Although the invention made by the inventor has been specifically described based on the embodiments, the present invention is not limited to the above-described embodiments, and can be variously modified without departing from the gist thereof. Needless to say. For example, the total number of grooves for generating dynamic pressure is not limited to eight as in the above embodiments. Further, the present invention can be similarly applied to all types of devices using dynamic pressure bearings other than motors.

[0027]

As described above, the dynamic thrust bearing device according to the present invention has a dynamic pressure generating groove formed in a shape having the maximum dynamic pressure generation efficiency during steady rotation, and a maximum dynamic pressure generation groove at startup. By providing a dynamic pressure generating groove formed in a shape having a pressure generation efficiency, a good dynamic pressure can be obtained both at the time of steady rotation and at the time of starting, so that the steady rotation state is spoiled. It is possible to reduce the occurrence of wear and the starting torque at the time of starting without increasing the reliability of the dynamic pressure thrust bearing device.

[Brief description of the drawings]

FIG. 1 is an external perspective explanatory view showing a dynamic pressure thrust bearing device according to a first embodiment of the present invention.

FIG. 2 is a half cross-sectional explanatory view showing an example of an HDD motor using the dynamic pressure thrust bearing device according to the present invention.

FIG. 3 is a diagram showing a comparison of dynamic pressure generation efficiencies.

FIG. 4 is an external perspective explanatory view showing a dynamic thrust bearing device according to a second embodiment of the present invention.

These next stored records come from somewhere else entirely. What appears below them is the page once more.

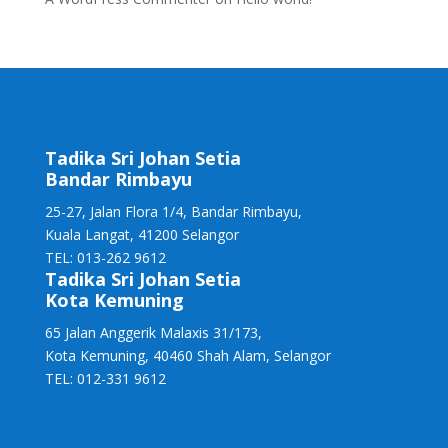
Tadika Sri Johan Setia
Bandar Rimbayu
25-27, Jalan Flora 1/4, Bandar Rimbayu,
Kuala Langat, 41200 Selangor
TEL: 013-262 9612
Tadika Sri Johan Setia
Kota Kemuning
65 Jalan Anggerik Malaxis 31/173,
Kota Kemuning, 40460 Shah Alam, Selangor
TEL: 012-331 9612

FIG. 5 is an external perspective explanatory view showing a general configuration of a dynamic pressure thrust bearing.

[Explanation of symbols]

 251, 252 Groove for generating dynamic pressure 251a, 252a Groove for generating wedge-shaped dynamic pressure 251b, 252b Groove for generating step-shaped dynamic pressure

Claims (3)

(57) [Claims] 1. A dynamic pressure generating groove extending spirally in a substantially radial direction is provided on a sliding surface of a rotating member and a fixed member opposed to each other, so that the rotating member and the fixed member are relatively fixed to each other. A dynamic pressure thrust bearing device which is rotatably supported and is formed so that a plurality of the dynamic pressure generating grooves are arranged in parallel in the circumferential direction. Some of the grooves for generating dynamic pressure are formed to have the maximum dynamic pressure generation efficiency at the time of steady rotation, and the other grooves for generating dynamic pressure are formed to have the maximum dynamic pressure generation efficiency at the time of startup. A hydrodynamic thrust bearing device characterized by being formed. 2. The dynamic pressure thrust bearing device according to claim 1, wherein the dynamic pressure generating groove formed in a shape having the maximum dynamic pressure generating efficiency at the time of starting has a substantially wedge-shaped cross section along the groove extending direction. The groove for dynamic pressure generation formed in a shape having the maximum dynamic pressure generation efficiency during steady rotation is formed in a stepped cross-sectional shape along the groove extending direction. Dynamic pressure thrust bearing device. 3. The dynamic pressure thrust bearing device according to claim 1, wherein the dynamic pressure generating groove formed into a shape having the maximum dynamic pressure generation efficiency at the time of startup has the maximum dynamic pressure generation efficiency at the time of steady rotation. A dynamic pressure thrust bearing device, wherein the number is equal to or less than the number of grooves for generating dynamic pressure formed in a shape having the same.